France vs Northern Ireland
Monday, 3:10 PM ET | Decathlon Arena - Stade Pierre-Mauroy, Lille
This is the headline friendly of the window, and it doubles as France's dress rehearsal for a World Cup they will enter as one of the favorites. Les Bleus are making their 17th World Cup appearance and arrive in Lille off an unexpected stumble, a 2-1 loss to Ivory Coast in their previous outing in which Didier Deschamps rotated heavily and got a flat performance for his trouble. Expect a far stronger eleven here. The contrast in stature is stark: Northern Ireland will not be at the World Cup at all, having fallen in the UEFA playoffs to Italy, which makes this a chance for a proud underdog to test itself against elite opposition and for France to rediscover the sharpness that deserted them last time out.
Star power tells the story of why France are such heavy favorites. Kylian Mbappe and Marcus Thuram remain the focal points of the attack, with Michael Olise, Rayan Cherki, Bradley Barcola, and Jean-Philippe Mateta giving Deschamps a frightening depth of attacking talent to rotate through. The concern is that against Ivory Coast that entire group managed just 0.88 expected goals between them, a number that screams misfiring rather than malfunctioning. There are defensive questions too: William Saliba remains out injured, and Ibrahima Konate has not looked at his sharpest, which leaves the back line slightly less settled than France would like with the tournament days away. Against limited opposition, this is the night to iron those wrinkles out.
Historically this has been a comfortable matchup for France, who have won both previous meetings between the nations while scoring nine and conceding just once across them.

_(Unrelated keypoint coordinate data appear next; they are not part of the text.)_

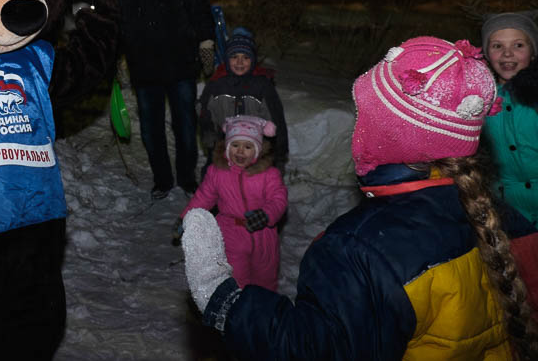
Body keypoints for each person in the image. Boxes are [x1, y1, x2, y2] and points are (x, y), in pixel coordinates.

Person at [181, 36, 538, 360]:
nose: (358, 129)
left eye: (366, 117)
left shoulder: (358, 250)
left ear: (393, 137)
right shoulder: (502, 217)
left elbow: (312, 349)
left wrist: (223, 301)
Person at [116, 0, 216, 199]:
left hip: (181, 65)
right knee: (151, 129)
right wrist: (116, 57)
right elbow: (112, 24)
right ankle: (162, 180)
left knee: (185, 125)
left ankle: (186, 177)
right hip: (144, 70)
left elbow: (200, 7)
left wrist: (206, 41)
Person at [179, 115, 287, 291]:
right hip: (230, 234)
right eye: (235, 145)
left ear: (258, 150)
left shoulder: (269, 174)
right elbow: (203, 197)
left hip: (263, 236)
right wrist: (186, 219)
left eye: (248, 147)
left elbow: (278, 199)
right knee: (236, 281)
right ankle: (238, 305)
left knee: (265, 281)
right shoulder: (217, 172)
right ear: (227, 147)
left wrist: (266, 214)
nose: (240, 152)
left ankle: (263, 307)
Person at [199, 27, 288, 176]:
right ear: (227, 59)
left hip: (255, 149)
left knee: (259, 180)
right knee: (214, 177)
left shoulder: (262, 86)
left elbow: (277, 121)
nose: (240, 62)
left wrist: (279, 156)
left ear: (253, 60)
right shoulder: (216, 85)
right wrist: (208, 133)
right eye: (234, 57)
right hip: (225, 146)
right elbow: (205, 113)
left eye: (246, 57)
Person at [482, 12, 538, 226]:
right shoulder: (479, 100)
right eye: (497, 46)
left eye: (518, 45)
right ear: (487, 54)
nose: (507, 54)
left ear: (533, 52)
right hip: (507, 210)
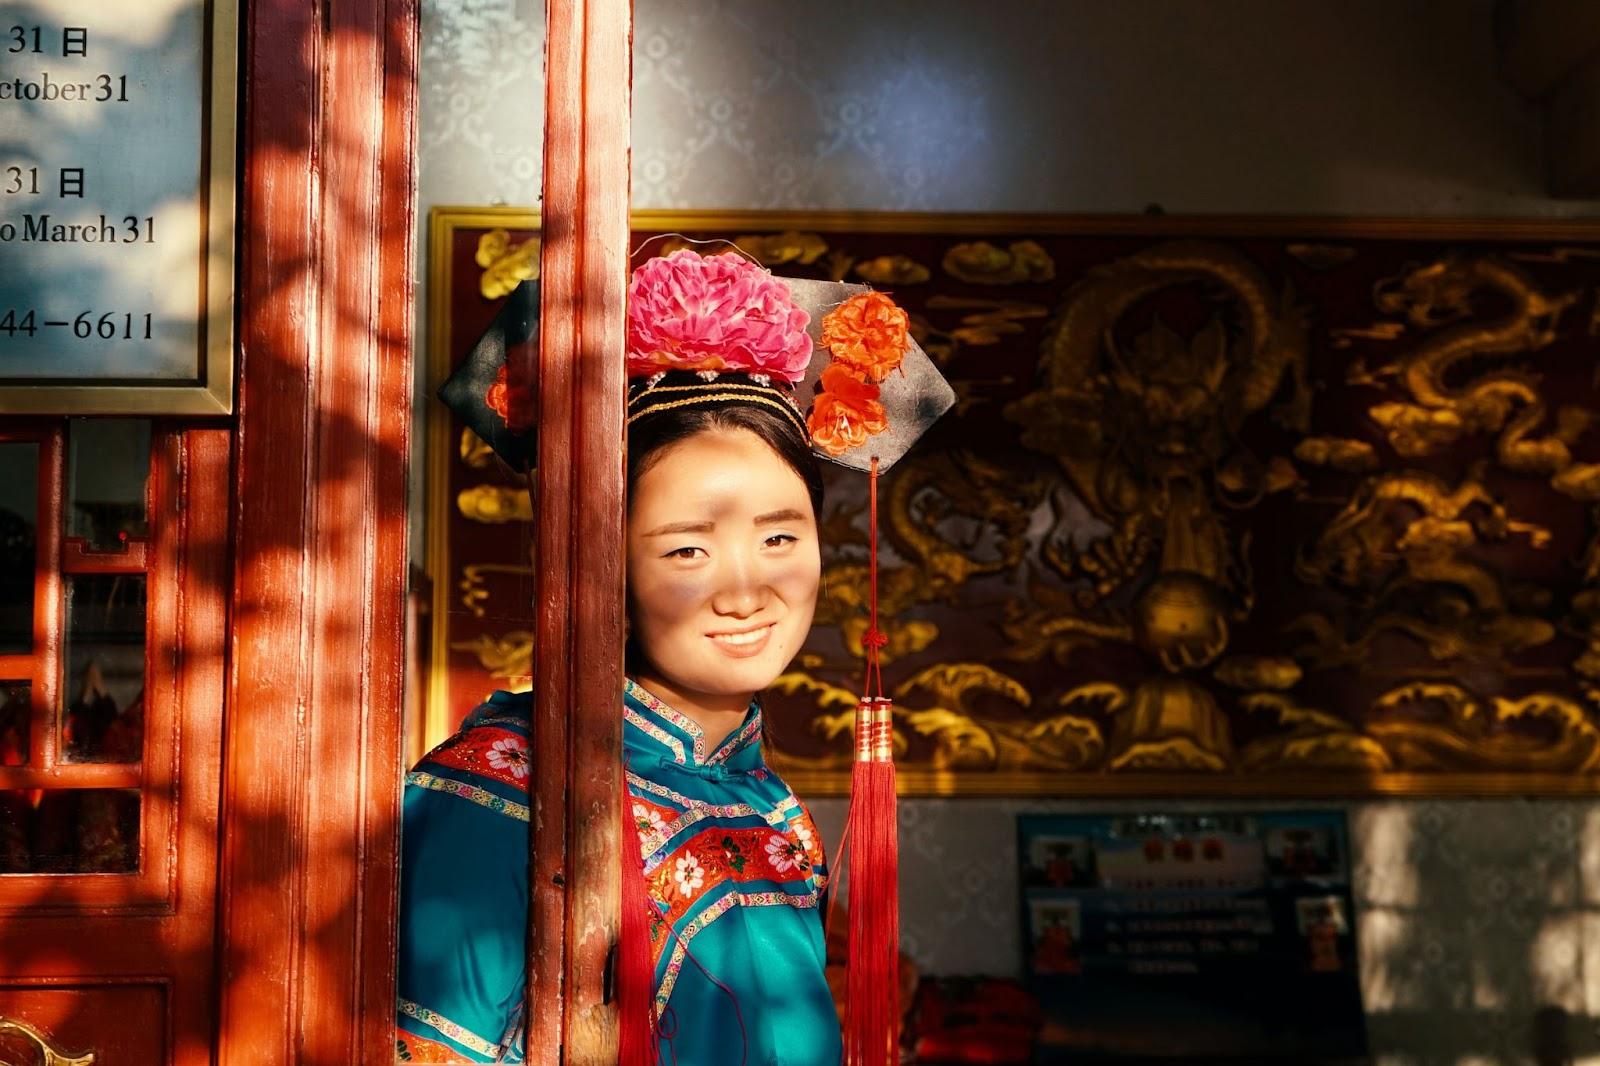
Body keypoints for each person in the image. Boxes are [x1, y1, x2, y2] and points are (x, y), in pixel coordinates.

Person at [397, 249, 951, 1063]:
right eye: (688, 550)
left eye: (779, 536)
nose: (745, 589)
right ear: (604, 564)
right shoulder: (501, 793)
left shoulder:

Northern Ireland's path to anything here runs through organization and discipline, sitting deep, staying compact, and frustrating a French side that can grow impatient when chances do not fall early. For Deschamps, the value of the match is less about the result and more about reps: locking in his strongest front line, getting Mbappe and Thuram on the same wavelength, and building the rhythm that a tournament favorite needs before facing real competition. Kickoff is 3:10 PM ET in Lille.
What sharpens the stakes behind this tuneup is where France land at the World Cup. Les Bleus were drawn into Group I alongside Senegal, Norway, and Iraq, a bracket that has already been labeled the group of death because of the firepower it stacks together. France open their tournament against Senegal on June 16 in East Rutherford, New Jersey, which means the margin for a slow start is razor thin. Erling Haaland and Norway loom in the same group, and Senegal arrive as one of the most physical sides in the field, so the smooth-it-out reps Deschamps wants in Lille carry real tournament weight. A tidy, decisive performance against a disciplined Northern Ireland side would do more than restore confidence after the Ivory Coast stumble. It would let France walk into the most demanding group in the draw knowing their best attacking unit is humming rather than guessing, and that is exactly the kind of clarity a manager craves with the opener eight days away.